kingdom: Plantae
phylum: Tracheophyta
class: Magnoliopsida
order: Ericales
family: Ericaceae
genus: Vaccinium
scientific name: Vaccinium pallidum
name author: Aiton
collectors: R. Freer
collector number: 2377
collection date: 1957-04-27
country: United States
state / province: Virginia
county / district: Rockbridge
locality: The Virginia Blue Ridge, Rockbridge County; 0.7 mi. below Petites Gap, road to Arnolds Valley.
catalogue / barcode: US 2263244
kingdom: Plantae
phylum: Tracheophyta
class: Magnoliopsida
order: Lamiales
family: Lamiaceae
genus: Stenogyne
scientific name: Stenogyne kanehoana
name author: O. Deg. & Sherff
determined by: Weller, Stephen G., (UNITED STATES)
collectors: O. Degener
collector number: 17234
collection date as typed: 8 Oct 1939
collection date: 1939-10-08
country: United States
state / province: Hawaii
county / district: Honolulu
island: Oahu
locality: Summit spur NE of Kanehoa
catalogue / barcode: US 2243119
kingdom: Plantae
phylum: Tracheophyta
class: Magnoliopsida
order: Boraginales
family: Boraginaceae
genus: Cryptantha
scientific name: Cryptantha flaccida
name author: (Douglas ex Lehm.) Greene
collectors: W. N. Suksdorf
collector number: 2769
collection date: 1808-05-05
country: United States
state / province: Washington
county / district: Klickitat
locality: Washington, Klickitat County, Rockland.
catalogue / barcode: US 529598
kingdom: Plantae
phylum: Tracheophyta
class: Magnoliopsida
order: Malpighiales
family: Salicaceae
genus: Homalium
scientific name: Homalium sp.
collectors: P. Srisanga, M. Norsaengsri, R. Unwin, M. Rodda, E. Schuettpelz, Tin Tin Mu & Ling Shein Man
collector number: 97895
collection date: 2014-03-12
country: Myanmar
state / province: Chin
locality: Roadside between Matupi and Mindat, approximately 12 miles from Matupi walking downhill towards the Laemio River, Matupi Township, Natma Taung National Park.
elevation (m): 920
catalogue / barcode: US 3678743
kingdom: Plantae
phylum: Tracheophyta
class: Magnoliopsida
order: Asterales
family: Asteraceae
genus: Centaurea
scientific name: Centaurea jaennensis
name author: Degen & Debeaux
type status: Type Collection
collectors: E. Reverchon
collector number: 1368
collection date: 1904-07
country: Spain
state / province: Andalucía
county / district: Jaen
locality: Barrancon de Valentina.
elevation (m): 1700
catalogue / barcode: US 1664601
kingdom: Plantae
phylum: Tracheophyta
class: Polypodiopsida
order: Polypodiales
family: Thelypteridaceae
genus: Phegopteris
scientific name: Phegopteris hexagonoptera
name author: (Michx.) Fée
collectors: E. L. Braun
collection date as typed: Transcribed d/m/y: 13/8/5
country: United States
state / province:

### THE TASK
Lay out every line of the records above as one numbered list, leaving out blank lines.

### FULL ANSWER
1. kingdom: Plantae
2. phylum: Tracheophyta
3. class: Magnoliopsida
4. order: Ericales
5. family: Ericaceae
6. genus: Vaccinium
7. scientific name: Vaccinium pallidum
8. name author: Aiton
9. collectors: R. Freer
10. collector number: 2377
11. collection date: 1957-04-27
12. country: United States
13. state / province: Virginia
14. county / district: Rockbridge
15. locality: The Virginia Blue Ridge, Rockbridge County; 0.7 mi. below Petites Gap, road to Arnolds Valley.
16. catalogue / barcode: US 2263244
17. kingdom: Plantae
18. phylum: Tracheophyta
19. class: Magnoliopsida
20. order: Lamiales
21. family: Lamiaceae
22. genus: Stenogyne
23. scientific name: Stenogyne kanehoana
24. name author: O. Deg. & Sherff
25. determined by: Weller, Stephen G., (UNITED STATES)
26. collectors: O. Degener
27. collector number: 17234
28. collection date as typed: 8 Oct 1939
29. collection date: 1939-10-08
30. country: United States
31. state / province: Hawaii
32. county / district: Honolulu
33. island: Oahu
34. locality: Summit spur NE of Kanehoa
35. catalogue / barcode: US 2243119
36. kingdom: Plantae
37. phylum: Tracheophyta
38. class: Magnoliopsida
39. order: Boraginales
40. family: Boraginaceae
41. genus: Cryptantha
42. scientific name: Cryptantha flaccida
43. name author: (Douglas ex Lehm.) Greene
44. collectors: W. N. Suksdorf
45. collector number: 2769
46. collection date: 1808-05-05
47. country: United States
48. state / province: Washington
49. county / district: Klickitat
50. locality: Washington, Klickitat County, Rockland.
51. catalogue / barcode: US 529598
52. kingdom: Plantae
53. phylum: Tracheophyta
54. class: Magnoliopsida
55. order: Malpighiales
56. family: Salicaceae
57. genus: Homalium
58. scientific name: Homalium sp.
59. collectors: P. Srisanga, M. Norsaengsri, R. Unwin, M. Rodda, E. Schuettpelz, Tin Tin Mu & Ling Shein Man
60. collector number: 97895
61. collection date: 2014-03-12
62. country: Myanmar
63. state / province: Chin
64. locality: Roadside between Matupi and Mindat, approximately 12 miles from Matupi walking downhill towards the Laemio River, Matupi Township, Natma Taung National Park.
65. elevation (m): 920
66. catalogue / barcode: US 3678743
67. kingdom: Plantae
68. phylum: Tracheophyta
69. class: Magnoliopsida
70. order: Asterales
71. family: Asteraceae
72. genus: Centaurea
73. scientific name: Centaurea jaennensis
74. name author: Degen & Debeaux
75. type status: Type Collection
76. collectors: E. Reverchon
77. collector number: 1368
78. collection date: 1904-07
79. country: Spain
80. state / province: Andalucía
81. county / district: Jaen
82. locality: Barrancon de Valentina.
83. elevation (m): 1700
84. catalogue / barcode: US 1664601
85. kingdom: Plantae
86. phylum: Tracheophyta
87. class: Polypodiopsida
88. order: Polypodiales
89. family: Thelypteridaceae
90. genus: Phegopteris
91. scientific name: Phegopteris hexagonoptera
92. name author: (Michx.) Fée
93. collectors: E. L. Braun
94. collection date as typed: Transcribed d/m/y: 13/8/5
95. country: United States
96. state / province:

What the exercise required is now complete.